The reason insurance makes sense is that financial utility is
nonlinear. A $125,000 bill is much more than 1000 times as awful as a
$125 bill, so it makes sense to pay $125 to offset a 1/2000 chance that
you'll have a $125,000 bill. It looks like the insurance company is
scamming you, since they're making 50% profit. Well, so they are. But
it's still a rational decision to buy the insurance.
Likewise, the utility of having $250,000 may be more than 50% the
utility of having $500,000 - I personally would put it at 70% to 80%.

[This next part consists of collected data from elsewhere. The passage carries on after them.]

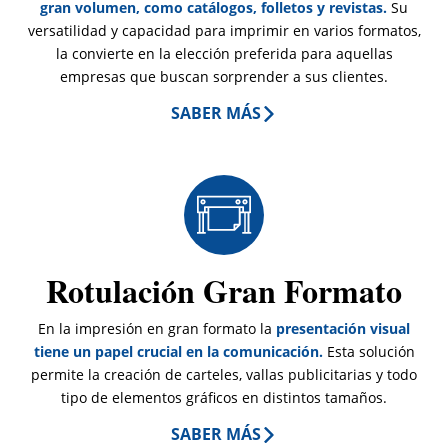
gran volumen, como catálogos, folletos y revistas.
Su
versatilidad y capacidad para imprimir en varios formatos,
la convierte en la elección preferida para aquellas
empresas que buscan sorprender a sus clientes.
SABER MÁS
Rotulación Gran Formato
En la impresión en gran formato la
presentación visual
tiene un papel crucial en la comunicación.
Esta solución
permite la creación de carteles, vallas publicitarias y todo
tipo de elementos gráficos en distintos tamaños.
SABER MÁS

If you have a 50% chance of winning $500,000, it may make perfect sense
to sell the ticket to someone for $200,000, even though it looks like
you're "losing money" on the deal. If you're a billionaire, of course,
so that $250K makes no difference to your quality of life, then the
utility of $250K is almost precisely 50% of the utility of $500K, and it
makes sense to buy the ticket from me.
Because quality of life doesn't scale linearly with money, and because
different individuals and corporations have different utility functions
for gains or losses of a given quantity, there's room for mutually
beneficial, utility-maximizing trades. That's how insurance ought to
work. It's not about spreading risk between individuals, it's about
spreading risk between probable futures. From that perspective, there's
nothing antisocial about having tightly partitioned groups.